Мордан встал со своего места и медленно приблизился к нему. Глаза ящера среагировали на движение. Он повернулся и изумлённо прохрипел:
— Жрец? Ты… живой?
Мордан присел рядом с ним и провёл ладонью сверху вниз по своему лицу, снимая заклинание.
— Я не жрец, ящер. И никогда не был жрецом. Но ты меня знаешь.
— Мордан… — в ужасе прохрипел Склизкий-Хвост. — Ты… ты…
— Я, — сказал Мордан. — Я пришёл, чтобы восстановить справедливость. Но мне даже рук не пришлось марать: вы сами всё сделали. Жалко только, я не успел спасти Ищет-Правду.
— Мордан… Прости! Я не хотел… Помоги!..
Мордан наклонился совсем близко к чёрному чешуйчатому лицу и тихим ласковым голосом спросил:
— Это же ты донёс на Ищет-Правду? И ты ведь знал, что его казнят, если поймают повторно…
Склизкий-Хвост заскулил от ужаса. Мордан положил руку ему на один из загнутых рогов и прошептал заклятье. В ту же секунду кровь в теле ящера вскипела, глаза лопнули, язык высунулся из зубастой пасти. Земной путь Склизкого-Хвоста закончился. Мордан сунул руку в карман мертвеца, пошарил и забрал чёрную шкатулку с рубином. Оставалось ещё одно, последнее дело здесь.
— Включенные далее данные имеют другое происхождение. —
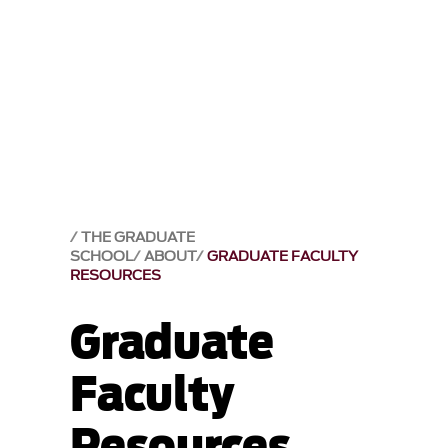
THE GRADUATE
SCHOOL
ABOUT
GRADUATE FACULTY
RESOURCES
Graduate
Faculty
Resources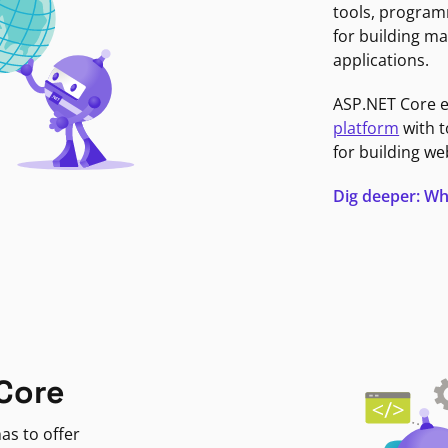
tools, program
for building ma
applications.
ASP.NET Core 
platform
with t
for building we
Dig deeper: Wh
Core
as to offer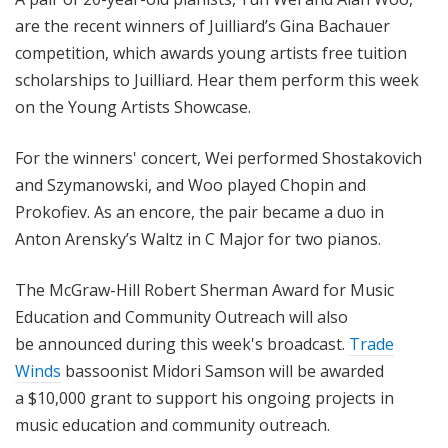
are the recent winners of Juilliard’s Gina Bachauer
competition, which awards young artists free tuition
scholarships to Juilliard. Hear them perform this week
on the Young Artists Showcase.
For the winners' concert, Wei performed Shostakovich
and Szymanowski, and Woo played Chopin and
Prokofiev. As an encore, the pair became a duo in
Anton Arensky’s Waltz in C Major for two pianos.
The McGraw-Hill Robert Sherman Award for Music
Education and Community Outreach will also
be announced during this week's broadcast.
Trade
Winds
bassoonist Midori Samson will be awarded
a $10,000 grant to support his ongoing projects in
music education and community outreach.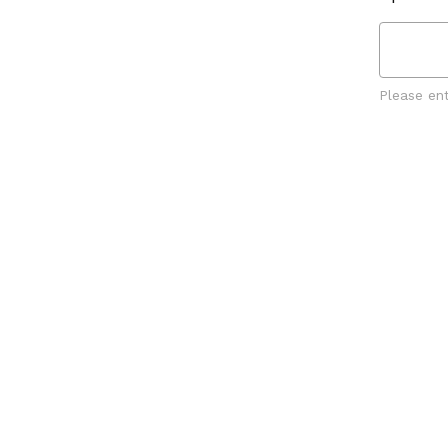
Please en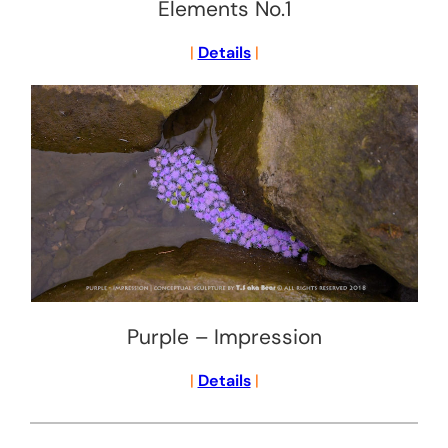
Elements No.1
|
Details
|
Purple – Impression
|
Details
|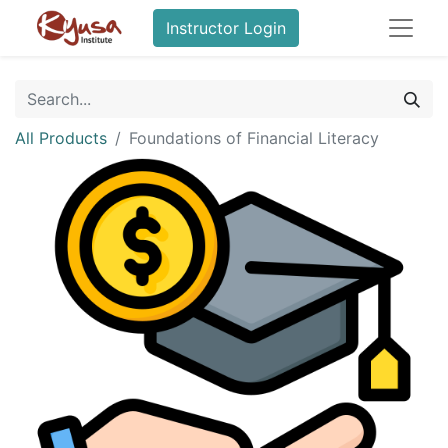
Instructor Login
All Products
Foundations of Financial Literacy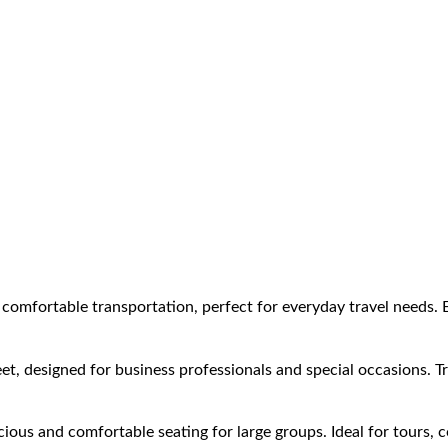
comfortable transportation, perfect for everyday travel needs. E
et, designed for business professionals and special occasions. Tr
ous and comfortable seating for large groups. Ideal for tours, 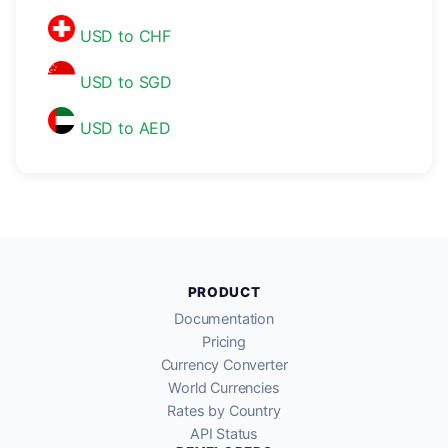
USD to CHF
USD to SGD
USD to AED
PRODUCT
Documentation
Pricing
Currency Converter
World Currencies
Rates by Country
API Status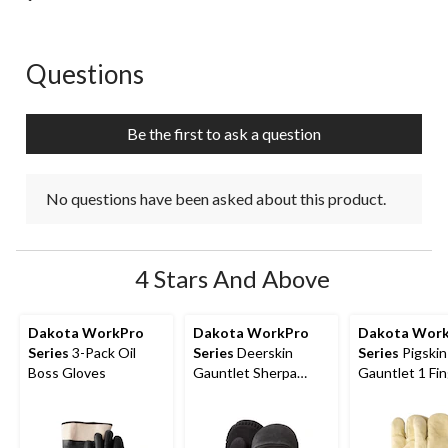
Questions
No questions have been asked about this product.
Be the first to ask a question
No questions have been asked about this product.
4 Stars And Above
Dakota WorkPro
Dakota WorkPro
Dakota Wor
Series
3-Pack Oil
Series
Deerskin
Series
Pigskin
Boss Gloves
Gauntlet Sherpa
Gauntlet 1 Fi
Lined Mittens
Mitts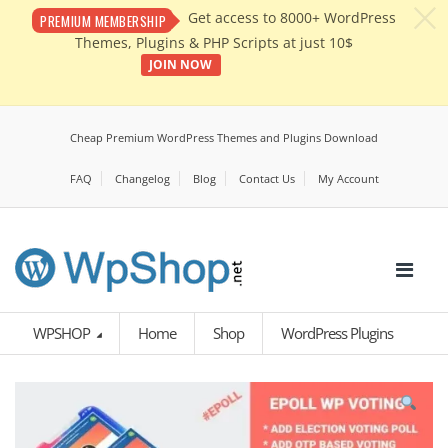
c
Get access to 8000+ WordPress
PREMIUM MEMBERSHIP
Themes, Plugins & PHP Scripts at just 10$
JOIN NOW
Cheap Premium WordPress Themes and Plugins Download
FAQ
Changelog
Blog
Contact Us
My Account
WPSHOP
Home
Shop
WordPress Plugins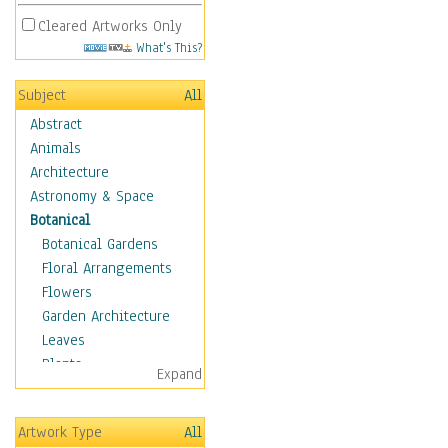
Cleared Artworks Only
What's This?
Subject
All
Abstract
Animals
Architecture
Astronomy & Space
Botanical
Botanical Gardens
Floral Arrangements
Flowers
Garden Architecture
Leaves
Plants
Expand
Trees
Children
Artwork Type
All
Costume & Fashion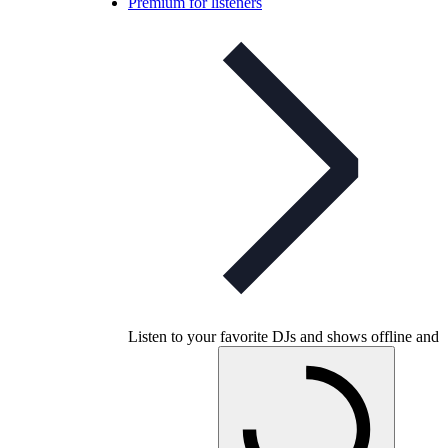
Premium for listeners
Listen to your favorite DJs and shows offline and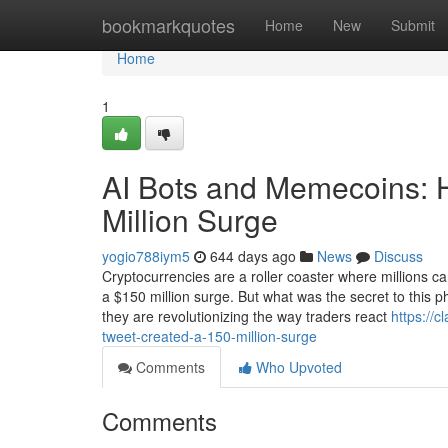
Home
bookmarkquotes
Home
New
Submit
Home
1
AI Bots and Memecoins: 
Million Surge
yogio788iym5
644 days ago
News
Discuss
Cryptocurrencies are a roller coaster where millions
a $150 million surge. But what was the secret to this 
they are revolutionizing the way traders react
https://
tweet-created-a-150-million-surge
Comments
Who Upvoted
Comments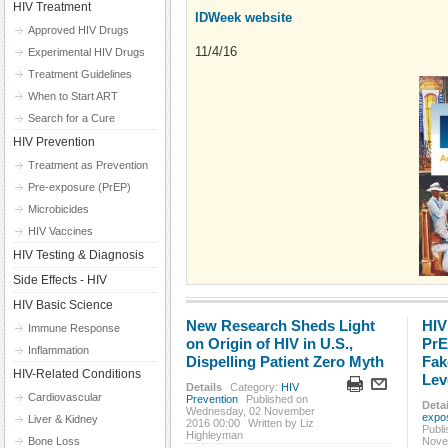
HIV Treatment
IDWeek website
Approved HIV Drugs
11/4/16
Experimental HIV Drugs
Treatment Guidelines
When to Start ART
Search for a Cure
HIV Prevention
Treatment as Prevention
Pre-exposure (PrEP)
Microbicides
HIV Vaccines
HIV Testing & Diagnosis
Side Effects - HIV
HIV Basic Science
New Research Sheds Light
HIV
Immune Response
on Origin of HIV in U.S.,
PrE
Inflammation
Dispelling Patient Zero Myth
Fak
HIV-Related Conditions
Lev
Details
Category:
HIV
Cardiovascular
Prevention
Published on
Detai
Wednesday, 02 November
expo
Liver & Kidney
2016 00:00
Written by Liz
Publ
Highleyman
Bone Loss
Nove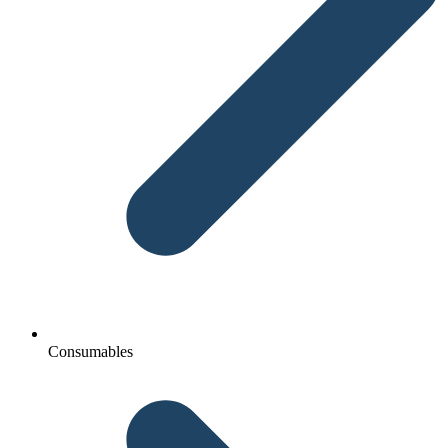
Consumables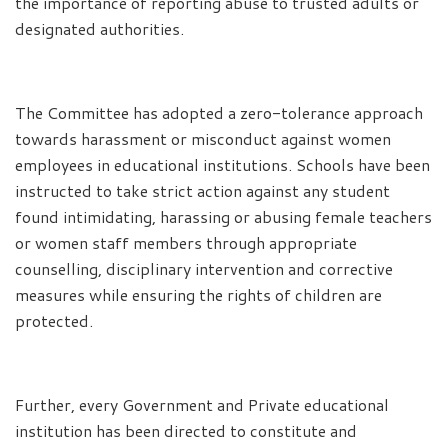
the importance of reporting abuse to trusted adults or
designated authorities.
The Committee has adopted a zero-tolerance approach
towards harassment or misconduct against women
employees in educational institutions. Schools have been
instructed to take strict action against any student
found intimidating, harassing or abusing female teachers
or women staff members through appropriate
counselling, disciplinary intervention and corrective
measures while ensuring the rights of children are
protected.
Further, every Government and Private educational
institution has been directed to constitute and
Он подошёл к тому углу, в котором спала Прекрасный-Крокодил. Аргонианка выглядела откровенно плохо: чешуя её потускнела и стала какой-то пыльной, одежда на ней был грязна и порвана в нескольких местах. Дыхание спящей было хриплое и дёрганое. Ни одного украшения не осталось на её маленьких рожках.
Мордан положил руку ей на плечо и прошептал:
— Прости меня…
А потом он произнёс заклинание, то самое, которым Баркаан избавил его от одержимости скумой. И Прекрасный-Крокодил распахнула глаза и закричала. Она вопила дико, оглушительно, на разрыв, и Мордан знал почему. Эти ощущения не забыть никогда: каждый нерв, каждая жила в теле превращаются в раскалённую добела нить, которую медленно и неумолимо тянет из тебя невидимая титаническая рука. Зато пережив все эти муки, любой, на кого наложено заклятье, навсегда избавлялся от тяги к скуме. Один запах зелья сразу вызывал в нём рвотные позывы.
Внезапно дверь в барак открылась, и в проём просунулась голова стражника в шлеме, похожем на заострённое яйцо.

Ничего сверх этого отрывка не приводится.